Problem description
Arrange the listing below as a two-column CSV with the headers "text" and "answer", one row per entry. Put each value in a single quoted field and turn any line breaks into spaces.

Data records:

---

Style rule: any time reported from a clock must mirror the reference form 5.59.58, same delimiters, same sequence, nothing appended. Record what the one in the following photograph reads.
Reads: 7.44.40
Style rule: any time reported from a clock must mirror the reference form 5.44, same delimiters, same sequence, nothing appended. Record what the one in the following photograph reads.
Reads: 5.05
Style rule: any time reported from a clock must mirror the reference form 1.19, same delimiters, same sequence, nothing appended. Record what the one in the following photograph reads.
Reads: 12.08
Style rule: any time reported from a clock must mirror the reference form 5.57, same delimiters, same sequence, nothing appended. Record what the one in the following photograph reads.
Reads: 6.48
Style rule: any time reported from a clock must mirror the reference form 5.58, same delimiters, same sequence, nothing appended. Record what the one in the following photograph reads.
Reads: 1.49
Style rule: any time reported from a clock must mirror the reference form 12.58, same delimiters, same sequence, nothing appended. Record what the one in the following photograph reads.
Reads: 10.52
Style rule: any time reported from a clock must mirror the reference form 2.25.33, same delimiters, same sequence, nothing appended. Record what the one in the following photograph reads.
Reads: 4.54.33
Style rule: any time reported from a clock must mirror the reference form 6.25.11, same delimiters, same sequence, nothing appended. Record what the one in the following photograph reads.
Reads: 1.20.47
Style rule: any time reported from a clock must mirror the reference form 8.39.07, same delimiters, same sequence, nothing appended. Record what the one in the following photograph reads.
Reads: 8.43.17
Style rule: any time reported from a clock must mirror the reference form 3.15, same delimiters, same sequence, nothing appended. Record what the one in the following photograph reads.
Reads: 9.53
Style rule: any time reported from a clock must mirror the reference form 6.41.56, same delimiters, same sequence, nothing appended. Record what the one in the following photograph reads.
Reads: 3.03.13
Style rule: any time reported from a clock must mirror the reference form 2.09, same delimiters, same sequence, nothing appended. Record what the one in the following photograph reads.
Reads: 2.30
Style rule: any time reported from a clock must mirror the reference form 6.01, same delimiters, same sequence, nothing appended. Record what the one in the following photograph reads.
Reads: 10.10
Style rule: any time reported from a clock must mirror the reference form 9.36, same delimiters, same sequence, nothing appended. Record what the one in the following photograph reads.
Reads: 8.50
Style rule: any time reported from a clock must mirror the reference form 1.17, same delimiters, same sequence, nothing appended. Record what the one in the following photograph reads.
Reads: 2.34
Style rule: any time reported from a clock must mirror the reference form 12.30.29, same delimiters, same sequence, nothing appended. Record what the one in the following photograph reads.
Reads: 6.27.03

---

Task response
text,answer
"Style rule: any time reported from a clock must mirror the reference form 5.59.58, same delimiters, same sequence, nothing appended. Record what the one in the following photograph reads. Reads:","7.44.40"
"Style rule: any time reported from a clock must mirror the reference form 5.44, same delimiters, same sequence, nothing appended. Record what the one in the following photograph reads. Reads:","5.05"
"Style rule: any time reported from a clock must mirror the reference form 1.19, same delimiters, same sequence, nothing appended. Record what the one in the following photograph reads. Reads:","12.08"
"Style rule: any time reported from a clock must mirror the reference form 5.57, same delimiters, same sequence, nothing appended. Record what the one in the following photograph reads. Reads:","6.48"
"Style rule: any time reported from a clock must mirror the reference form 5.58, same delimiters, same sequence, nothing appended. Record what the one in the following photograph reads. Reads:","1.49"
"Style rule: any time reported from a clock must mirror the reference form 12.58, same delimiters, same sequence, nothing appended. Record what the one in the following photograph reads. Reads:","10.52"
"Style rule: any time reported from a clock must mirror the reference form 2.25.33, same delimiters, same sequence, nothing appended. Record what the one in the following photograph reads. Reads:","4.54.33"
"Style rule: any time reported from a clock must mirror the reference form 6.25.11, same delimiters, same sequence, nothing appended. Record what the one in the following photograph reads. Reads:","1.20.47"
"Style rule: any time reported from a clock must mirror the reference form 8.39.07, same delimiters, same sequence, nothing appended. Record what the one in the following photograph reads. Reads:","8.43.17"
"Style rule: any time reported from a clock must mirror the reference form 3.15, same delimiters, same sequence, nothing appended. Record what the one in the following photograph reads. Reads:","9.53"
"Style rule: any time reported from a clock must mirror the reference form 6.41.56, same delimiters, same sequence, nothing appended. Record what the one in the following photograph reads. Reads:","3.03.13"
"Style rule: any time reported from a clock must mirror the reference form 2.09, same delimiters, same sequence, nothing appended. Record what the one in the following photograph reads. Reads:","2.30"
"Style rule: any time reported from a clock must mirror the reference form 6.01, same delimiters, same sequence, nothing appended. Record what the one in the following photograph reads. Reads:","10.10"
"Style rule: any time reported from a clock must mirror the reference form 9.36, same delimiters, same sequence, nothing appended. Record what the one in the following photograph reads. Reads:","8.50"
"Style rule: any time reported from a clock must mirror the reference form 1.17, same delimiters, same sequence, nothing appended. Record what the one in the following photograph reads. Reads:","2.34"
"Style rule: any time reported from a clock must mirror the reference form 12.30.29, same delimiters, same sequence, nothing appended. Record what the one in the following photograph reads. Reads:","6.27.03"